It felt as if I had been many of these people at different times in my life. While I have become better at managing my daily life as an emotional empath, there have been points in my life when I have almost shut myself in and cut myself off from people because I was picking up so much from them. It was as if I was being swept up in a wind, and not able to manage routine, daily things that seemed to occupy other people.
Accepting Different Needs
One of the things that have changed now (even though I still have many challenges) is that little by little, I have started accepting my different way of being. This month, I want to talk about an insight that shifted the way in which I thought about myself as an HSP.
It comes from Ane Axford’s work. I stumbled upon it a few years back when I had discovered that I was an HSP and was trying to learn more about what that meant. In an online article on the Tiny Buddha website, Ane, who is a psychotherapist, talked about how highly sensitive people have an inverted hierarchy of needs. She was talking about how our needs work differently than what is often talked about in traditional theories such as Maslow’s hierarchy of needs. For those of you that might not know, Abraham Maslow was an American psychologist. He is most known for his Hierarchy of Needs states that in order to develop as people, we must meet certain needs in a certain order, starting with physiological needs. Once we have met our physical needs, we then move on to the next level (safety), and then to the next (love and belonging). Once we have fulfilled these “lower level” needs, only then do we proceed to the higher-level needs (such as actualizing our selves and transcendence). It is almost like we are going step-by-step up as we develop as people.
But what Ane talked about was that this does not work for Highly Sensitive People. They tended to develop in an opposite manner as compared to traditional theories. “As a highly sensitive person, I am starting out with all this raw sensation at the transcendent level. It is up to me to self-actualize it and bring it into my body to feel it there, then bring it to thought and belief, and on down the levels to get a physiological manifestation.”

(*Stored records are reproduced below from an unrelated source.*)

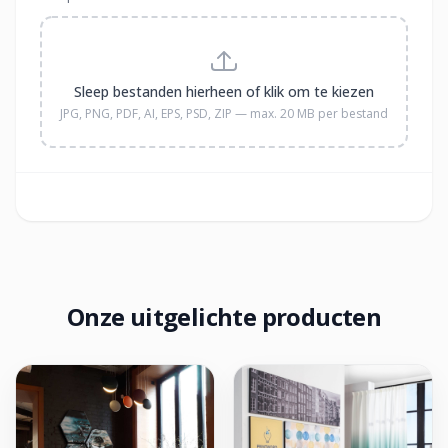
Sleep bestanden hierheen of klik om te kiezen
JPG, PNG, PDF, AI, EPS, PSD, ZIP — max. 20 MB per bestand
Onze uitgelichte producten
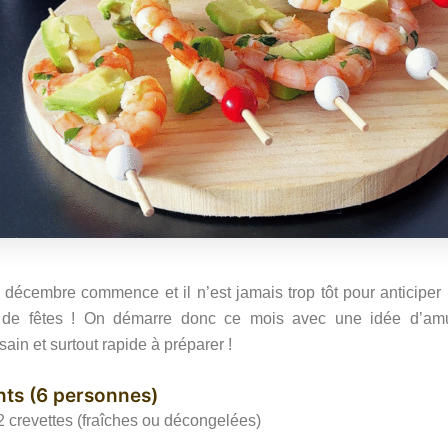
décembre commence et il n’est jamais trop tôt pour anticiper 
 de fêtes ! On démarre donc ce mois avec une idée d’am
ain et surtout rapide à préparer !
nts (6 personnes)
2 crevettes (fraîches ou décongelées)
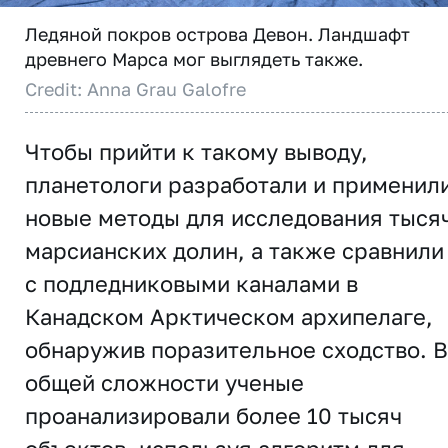
Ледяной покров острова Девон. Ландшафт
древнего Марса мог выглядеть также.
Credit: Anna Grau Galofre
Чтобы прийти к такому выводу,
планетологи разработали и применил
новые методы для исследования тыся
марсианских долин, а также сравнили
с подледниковыми каналами в
Канадском Арктическом архипелаге,
обнаружив поразительное сходство. В
общей сложности ученые
проанализировали более 10 тысяч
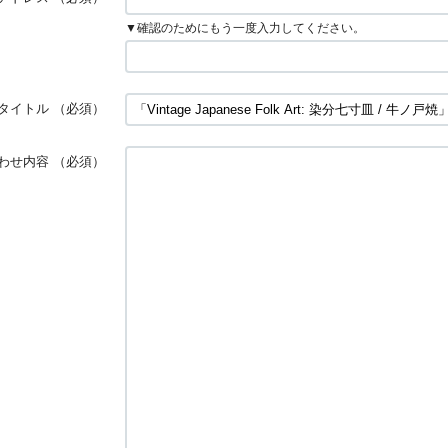
▼確認のためにもう一度入力してください。
タイトル
（必須）
わせ内容
（必須）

Reading this made so much sense for me. Of course, physical needs are important for everyone, whether they are HSP or not. But I think the need to self-actualize and find meaning is especially strong in highly sensitive people. We are not as okay with just fulfilling lower-level needs and discounting these higher-level needs.
Also, as Ane says, we are picking up on so much raw, unformed feelings and sensations that we are often stuck up in the head and have to consciously feel and experience these feelings and integrate them. We are first paying attention to a different aspect of reality than other people. When people look at us, they might discount this and think that we are paying attention to the “wrong” things. We might feel a great pressure to just be like others. But as sensitive people, we are like receivers that absorb a whole lot of information. We have to sort through it and give it a context for our lives to work. We can’t just try to be like other people.
What might this mean in practical terms? I think one bit is that we do not discount our need for meaning. So, when we are looking for work, it is important to tie our skill set with something that gives us meaning as well. If I work as a copy editor, for example, it is better for me to work in a more service-oriented environment than it is to work in a corporation whose values don’t match with mine. I still might not “love” copy editing, but this work in the service of something bigger will sit better with me than the same work in a purposeless environment.
For me, Ane’s insight is an important reminder and has triggered many different lines of thoughts. I still have to be reminded of it and what it means. It does not come naturally because we live in a world that sets very different expectations. But I think this is a very important piece, something that can help you understand yourself as a sensitive person.
What do you think? Does this make sense to you?